To verify gorilla-specificity, locus specific PCR was performed with a nine-species primate panel comprised of DNA samples from the following species: Western lowland gorilla (Gorilla gorilla gorilla); Human HeLa (Homo sapiens); Common chimpanzee (Pan troglodytes); Bonobo (Pan paniscus); Bornean orangutan (Pongo pygmaeus); Sumatran orangutan (Pongo abelii); Northern white-cheeked gibbon (Nomascus leucogenys); Rhesus macaque (Macaca mulatta); African green monkey (Chlorocebus aethiops). Information on all DNA samples used in PCR analysis is listed in Table 1.

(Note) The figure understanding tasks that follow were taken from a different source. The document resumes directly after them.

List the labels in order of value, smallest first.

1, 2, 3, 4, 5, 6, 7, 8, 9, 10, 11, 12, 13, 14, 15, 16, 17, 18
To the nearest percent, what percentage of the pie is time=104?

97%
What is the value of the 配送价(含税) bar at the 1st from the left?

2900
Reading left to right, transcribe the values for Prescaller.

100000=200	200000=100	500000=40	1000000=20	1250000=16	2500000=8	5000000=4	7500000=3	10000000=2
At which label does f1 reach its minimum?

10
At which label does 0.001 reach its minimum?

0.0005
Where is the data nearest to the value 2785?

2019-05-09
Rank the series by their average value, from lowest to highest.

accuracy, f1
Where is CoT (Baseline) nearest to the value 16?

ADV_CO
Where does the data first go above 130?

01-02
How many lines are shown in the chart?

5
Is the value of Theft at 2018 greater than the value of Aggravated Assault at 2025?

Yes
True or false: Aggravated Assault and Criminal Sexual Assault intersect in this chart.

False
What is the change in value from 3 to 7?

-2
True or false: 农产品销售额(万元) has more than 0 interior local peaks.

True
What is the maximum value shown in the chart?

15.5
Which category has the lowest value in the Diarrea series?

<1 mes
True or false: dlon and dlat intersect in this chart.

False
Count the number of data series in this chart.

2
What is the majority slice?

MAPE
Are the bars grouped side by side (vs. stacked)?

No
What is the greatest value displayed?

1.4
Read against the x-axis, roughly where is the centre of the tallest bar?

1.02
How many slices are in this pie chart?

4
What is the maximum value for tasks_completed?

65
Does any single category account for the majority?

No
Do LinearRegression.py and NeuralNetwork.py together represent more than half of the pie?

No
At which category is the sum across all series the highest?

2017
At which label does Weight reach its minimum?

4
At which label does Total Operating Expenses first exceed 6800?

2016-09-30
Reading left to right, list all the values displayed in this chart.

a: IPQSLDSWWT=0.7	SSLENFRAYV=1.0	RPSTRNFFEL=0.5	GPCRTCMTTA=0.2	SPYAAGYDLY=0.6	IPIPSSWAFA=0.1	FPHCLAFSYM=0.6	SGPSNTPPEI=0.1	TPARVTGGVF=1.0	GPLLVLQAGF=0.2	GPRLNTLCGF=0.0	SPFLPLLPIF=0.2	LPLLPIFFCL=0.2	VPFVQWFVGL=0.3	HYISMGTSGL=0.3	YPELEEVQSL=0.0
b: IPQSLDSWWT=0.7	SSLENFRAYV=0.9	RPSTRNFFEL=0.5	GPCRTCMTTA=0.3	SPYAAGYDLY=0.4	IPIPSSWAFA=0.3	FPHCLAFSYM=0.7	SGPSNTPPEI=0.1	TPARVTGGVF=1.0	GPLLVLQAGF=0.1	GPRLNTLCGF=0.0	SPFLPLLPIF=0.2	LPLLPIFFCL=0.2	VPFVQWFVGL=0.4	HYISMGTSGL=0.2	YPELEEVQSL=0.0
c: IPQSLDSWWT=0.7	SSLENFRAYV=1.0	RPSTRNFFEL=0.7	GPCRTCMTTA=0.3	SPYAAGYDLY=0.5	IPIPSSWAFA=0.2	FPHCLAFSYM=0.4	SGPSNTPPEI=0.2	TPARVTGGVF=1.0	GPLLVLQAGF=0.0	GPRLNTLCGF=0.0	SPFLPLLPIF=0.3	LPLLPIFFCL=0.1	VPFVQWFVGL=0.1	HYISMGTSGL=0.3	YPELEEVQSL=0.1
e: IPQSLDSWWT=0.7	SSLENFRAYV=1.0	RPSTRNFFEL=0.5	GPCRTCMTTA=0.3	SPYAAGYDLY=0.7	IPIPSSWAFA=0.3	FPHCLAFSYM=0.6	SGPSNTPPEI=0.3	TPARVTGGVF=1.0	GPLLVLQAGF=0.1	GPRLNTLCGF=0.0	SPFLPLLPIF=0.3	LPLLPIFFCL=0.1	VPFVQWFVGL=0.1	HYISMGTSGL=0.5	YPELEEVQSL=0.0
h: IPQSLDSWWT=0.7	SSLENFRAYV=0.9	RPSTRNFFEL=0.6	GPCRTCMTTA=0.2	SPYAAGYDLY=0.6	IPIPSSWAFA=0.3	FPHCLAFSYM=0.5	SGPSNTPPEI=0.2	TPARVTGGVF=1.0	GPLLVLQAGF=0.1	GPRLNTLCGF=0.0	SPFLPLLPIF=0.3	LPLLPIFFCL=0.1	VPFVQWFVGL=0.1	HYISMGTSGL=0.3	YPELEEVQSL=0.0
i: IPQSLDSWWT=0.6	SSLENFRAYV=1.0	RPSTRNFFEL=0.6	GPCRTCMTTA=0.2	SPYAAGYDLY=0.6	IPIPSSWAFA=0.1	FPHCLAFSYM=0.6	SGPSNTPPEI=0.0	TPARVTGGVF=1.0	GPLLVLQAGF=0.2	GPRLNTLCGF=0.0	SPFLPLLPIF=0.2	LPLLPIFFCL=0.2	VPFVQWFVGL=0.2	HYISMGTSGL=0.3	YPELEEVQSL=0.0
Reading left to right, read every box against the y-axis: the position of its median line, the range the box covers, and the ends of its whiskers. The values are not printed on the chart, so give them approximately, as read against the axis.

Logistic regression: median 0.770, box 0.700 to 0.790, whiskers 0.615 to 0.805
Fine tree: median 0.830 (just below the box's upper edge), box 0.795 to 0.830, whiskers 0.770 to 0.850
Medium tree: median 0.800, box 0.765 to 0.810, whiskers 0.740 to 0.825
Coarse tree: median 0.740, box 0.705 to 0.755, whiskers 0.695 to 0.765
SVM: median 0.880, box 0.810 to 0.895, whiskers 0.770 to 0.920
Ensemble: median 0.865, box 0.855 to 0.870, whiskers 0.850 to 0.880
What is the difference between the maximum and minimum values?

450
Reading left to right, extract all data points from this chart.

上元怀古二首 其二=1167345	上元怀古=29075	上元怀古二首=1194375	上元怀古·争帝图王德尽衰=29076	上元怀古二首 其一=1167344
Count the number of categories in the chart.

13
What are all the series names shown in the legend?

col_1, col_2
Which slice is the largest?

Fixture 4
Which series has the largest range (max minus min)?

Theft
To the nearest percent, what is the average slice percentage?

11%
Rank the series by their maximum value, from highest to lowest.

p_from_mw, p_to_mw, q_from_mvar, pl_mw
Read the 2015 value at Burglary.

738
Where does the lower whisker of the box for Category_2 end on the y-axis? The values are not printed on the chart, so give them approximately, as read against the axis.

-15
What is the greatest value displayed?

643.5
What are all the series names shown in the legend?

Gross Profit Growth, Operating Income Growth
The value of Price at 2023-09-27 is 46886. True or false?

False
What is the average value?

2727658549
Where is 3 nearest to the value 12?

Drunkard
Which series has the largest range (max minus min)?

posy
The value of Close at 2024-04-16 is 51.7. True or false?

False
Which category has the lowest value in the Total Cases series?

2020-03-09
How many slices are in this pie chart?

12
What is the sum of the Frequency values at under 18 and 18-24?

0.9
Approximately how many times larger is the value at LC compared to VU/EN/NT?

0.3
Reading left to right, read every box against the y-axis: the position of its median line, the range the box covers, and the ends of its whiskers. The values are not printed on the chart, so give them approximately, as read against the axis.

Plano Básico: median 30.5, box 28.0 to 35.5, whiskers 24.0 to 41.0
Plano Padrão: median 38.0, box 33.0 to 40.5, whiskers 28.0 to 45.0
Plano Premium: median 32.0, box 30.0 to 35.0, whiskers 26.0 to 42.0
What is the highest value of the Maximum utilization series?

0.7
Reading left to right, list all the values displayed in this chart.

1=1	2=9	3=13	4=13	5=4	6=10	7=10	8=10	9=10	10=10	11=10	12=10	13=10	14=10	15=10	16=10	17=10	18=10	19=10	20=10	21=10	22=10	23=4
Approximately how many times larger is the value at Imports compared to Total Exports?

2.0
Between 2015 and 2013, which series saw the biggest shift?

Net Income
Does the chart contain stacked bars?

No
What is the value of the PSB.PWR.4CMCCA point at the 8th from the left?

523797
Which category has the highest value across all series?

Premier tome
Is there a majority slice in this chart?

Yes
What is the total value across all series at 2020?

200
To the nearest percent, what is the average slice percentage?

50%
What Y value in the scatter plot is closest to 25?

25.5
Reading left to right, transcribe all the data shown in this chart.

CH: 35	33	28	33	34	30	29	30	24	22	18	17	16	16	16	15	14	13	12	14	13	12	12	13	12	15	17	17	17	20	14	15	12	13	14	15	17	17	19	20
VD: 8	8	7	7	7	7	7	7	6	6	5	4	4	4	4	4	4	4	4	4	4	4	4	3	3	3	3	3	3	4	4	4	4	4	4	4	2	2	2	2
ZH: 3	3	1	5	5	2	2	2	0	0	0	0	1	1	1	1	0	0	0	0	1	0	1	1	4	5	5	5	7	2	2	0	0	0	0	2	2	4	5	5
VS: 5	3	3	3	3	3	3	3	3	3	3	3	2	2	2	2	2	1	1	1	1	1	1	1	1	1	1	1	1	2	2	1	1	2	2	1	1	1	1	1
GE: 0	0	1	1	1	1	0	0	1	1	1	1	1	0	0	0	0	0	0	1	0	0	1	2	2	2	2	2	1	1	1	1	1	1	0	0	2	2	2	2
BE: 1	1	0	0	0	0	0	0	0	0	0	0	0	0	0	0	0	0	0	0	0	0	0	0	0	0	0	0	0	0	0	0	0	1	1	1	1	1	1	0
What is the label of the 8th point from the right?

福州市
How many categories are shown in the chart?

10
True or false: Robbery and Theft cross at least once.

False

PCR amplification of each locus was performed in 25 μL reactions using 15 ng of template DNA, 200 nM of each primer, 200 μM dNTPs in 50 mM KCl, 1.5 mM MgCl2, 10 mM Tris–HCl (pH 8.4), and 2 units of Taq DNA polymerase. PCR reaction conditions were as follows: an initial denaturation at 95°C for 1 min, followed by 32 cycles of denaturation at 95°C, annealing at the previously determined optimal annealing temperature (60°C with some exceptions), and extension at 72°C for 30 s each, followed by a final extension of 72°C for 1 min. PCR products were analyzed to confirm gorilla specificity of all loci on 2% agarose gels stained with 0.25 ug ethidium bromide and visualized with UV fluorescence (Figure 3). A list of all 279 assayed loci, corresponding primer pairs, and optimal annealing temperatures for each are available as Additional file 4 in the Additional files for this study. Additionally, all PCR tested loci containing unidentified bases in the original sequence data were subjected to chain-termination sequencing to verify bp composition [92]. Sequence data generated from this project for gorilla-specific Alu Y subfamilies has been deposited in GenBank under the accession numbers (KF668269-KF668278).

Figure 3
figure 3

Phylogenetic assay of a western lowland gorilla-specific Alu insertion (Primer Pair Gor112). An agarose gel chromatograph of the gorilla specific Alu insertion Gor112. The filled site is approximately 550 bp (lane 7) and the empty site is 250 bp (lanes 3 to 6 and 8 to 11). Lanes (1) 100 bp DNA ladder; (2) negative control; (3) human; (4) bonobo; (5) common chimpanzee; (6) northern white-cheeked gibbon; (7) western lowland gorilla; (8) Sumatran orangutan; (9) Bornean orangutan; (10) Rhesus macaque; (11) green monkey; (12) empty; (13) 100 bp DNA ladder.